- **Excerpt**

· · · · ·

It is often noted that 3 billion of the world’s poorest people live on less than $2 a day. In the US, where the cost of living is far higher, $7 a day is only enough to guarantee a life of destitution. The fact that 60 million people live in such dire poverty—and tens of millions more could face the same fate if they lost their jobs or confronted some other financial catastrophe—is a damning indictment of American capitalism and the free market model it touts around the world.

The levels of social stratification and inequality in the US are incompatible with genuine democracy. Political life in America is completely subordinated to the needs of a financial aristocracy whose pursuit of ever greater levels of personal wealth constantly collides with the social needs and democratic rights of the broad masses of people in the US and internationally. The needs of this elite—for further wars of conquest, tax cuts, the elimination of social programs and a drastic reduction of living standards—cannot be imposed, in the final analysis, without recourse to authoritarian means.

· · · · ·

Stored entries
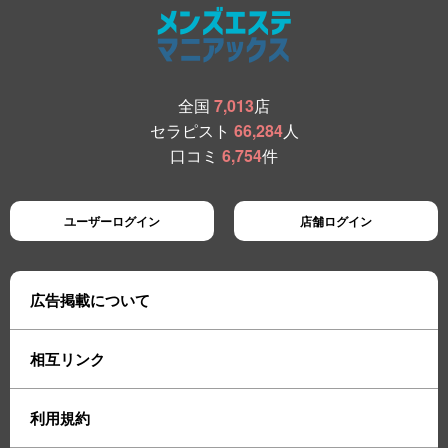
全国
7,013
店
セラピスト
66,284
人
口コミ
6,754
件
ユーザーログイン
店舗ログイン
広告掲載について
相互リンク
利用規約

· · · · ·

- **What to do**
1. Reproduce the excerpt on American poverty between "The levels of" and "to authoritarian means.", inclusive.
2. In the excerpt on American poverty, what daily amount is described as only enough to guarantee a life of destitution in the US?
Rely solely on the excerpt on American poverty and not on the data.

- **Answers to the exercise**
1.
The levels of social stratification and inequality in the US are incompatible with genuine democracy. Political life in America is completely subordinated to the needs of a financial aristocracy whose pursuit of ever greater levels of personal wealth constantly collides with the social needs and democratic rights of the broad masses of people in the US and internationally. The needs of this elite—for further wars of conquest, tax cuts, the elimination of social programs and a drastic reduction of living standards—cannot be imposed, in the final analysis, without recourse to authoritarian means.

2. $7 a day.